Simon Smith said: “St George’s Hall is a Grade I listed building and any new additions would require a sensitive response. I was advised by English Heritage that the preferred material for the sculpture would be marble, in keeping with the other statues in the Hall.
“The commission was quite a challenge given there was only one photograph available, probably taken towards the end of her life, and an image of her in the window of the Lady Chapel in Liverpool’s Anglican Cathedral.
“A further challenge was to undertake the representation of an individual from a working class background in the context of the pantheon of male dignitaries represented in the hall and to make her look as if she belongs there.
“Kitty Wilkinson was, by all accounts, compassionate and determined. It was important that my sculpture conveys these virtues. I think I have produced a dignified and subtle sculpture of an immensely practical and caring woman.”
Councillor Wendy Simon, City Council cabinet member for culture and tourism, said: ” Kitty Wilkinson was an inspiring figure whose work will long be remembered. The city is celebrating one of its most remarkable women and we are providing a fitting tribute to her – and it is great that one of her descendent should be unveiling the statue.
“I hope this will be the first of a number of statues to mark Liverpool’s outstanding women and redress the gender imbalance we have in our memorials.”
The sculpture of Kitty Wilkinson is carved from Carrara marble sourced from the Michelangelo caves in Italy. The commission took Simon Smith two years to research the material, source the marble, and carve the work. The commission has been achieved for £100,000.
A total of 35 artists submitted expressions of interest. Three were shortlisted for interview and prepared costed design proposals for consideration by the Selection Panel. Simon Smith’s proposal was the unanimous choice.
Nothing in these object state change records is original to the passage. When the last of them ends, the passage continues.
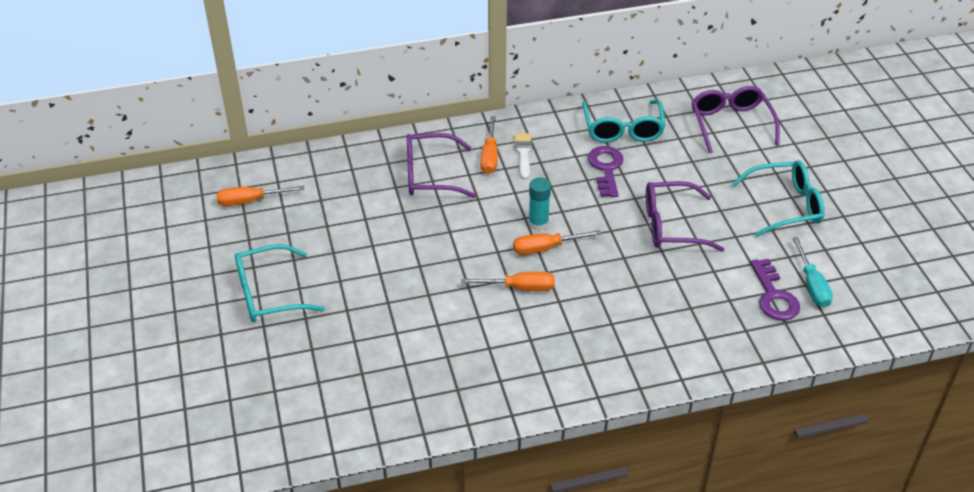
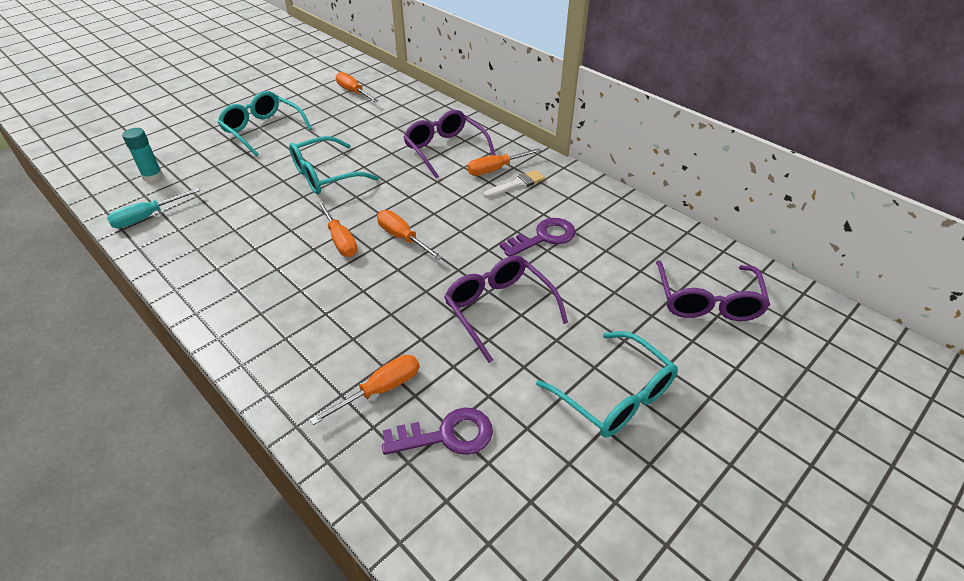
camera: 60 degrees right, 0 degrees up
(538, 223) = (432, 223): turquoise glue stick -> turquoise glue stick (153, 176)
(623, 129) = (611, 229): turquoise glasses -> turquoise glasses (325, 175)
(714, 316) = (381, 389): none -> orange screwdriver
(730, 123) = (707, 301): purple glasses -> purple glasses turned 135 degrees clockwise
(774, 296) = (447, 435): purple key -> purple key turned 150 degrees counterclockwise
(812, 285) = (491, 469): turquoise screwdriver -> turquoise screwdriver (147, 217)

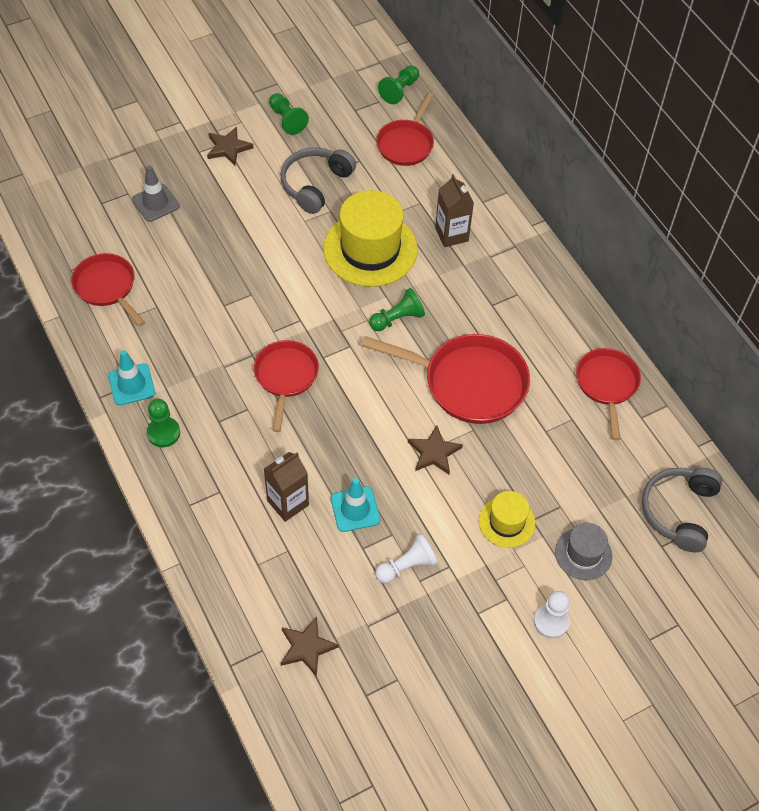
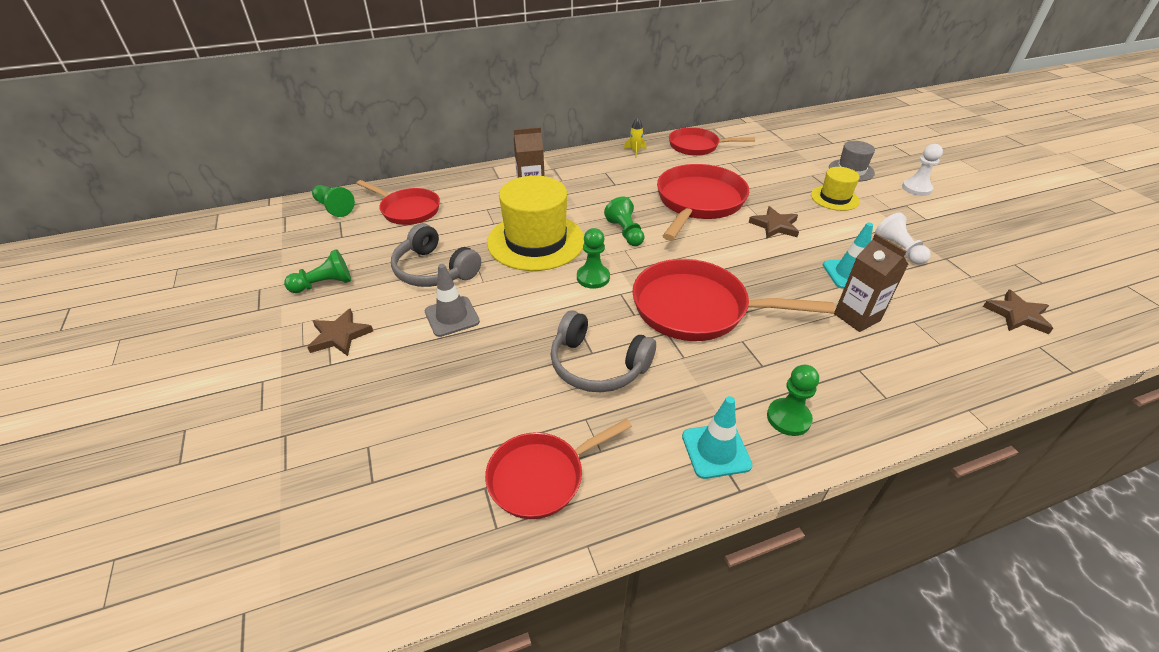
camera: 80 degrees left, 15 degrees down
(155, 203) = (401, 413): grey traffic cone -> grey traffic cone (452, 316)
(286, 377) = (697, 308): red pan -> red pan, size x1.58
(320, 298) = (593, 277): none -> green pawn
(575, 320) = (635, 151): none -> yellow rocket
(679, 512) = (802, 134): grey headphones -> grey headphones (597, 365)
Independent specialist advisor John Larson said: “The maquette that Simon entered for the commission was distinguished by the overall simplicity of its design. With an over life-size sculpture it is important that the overall effect is not obscured by minor detail. This quality also means that it will fit in better with the other sculptures in the hall and will not upset the balance of the display.
“The design of the figure also displays a quiet determination and energy which would seem to evoke the character of Kitty. The clothing is appropriate without being too specific.
“The portrait will be effective at a distance and also evokes a commanding character.”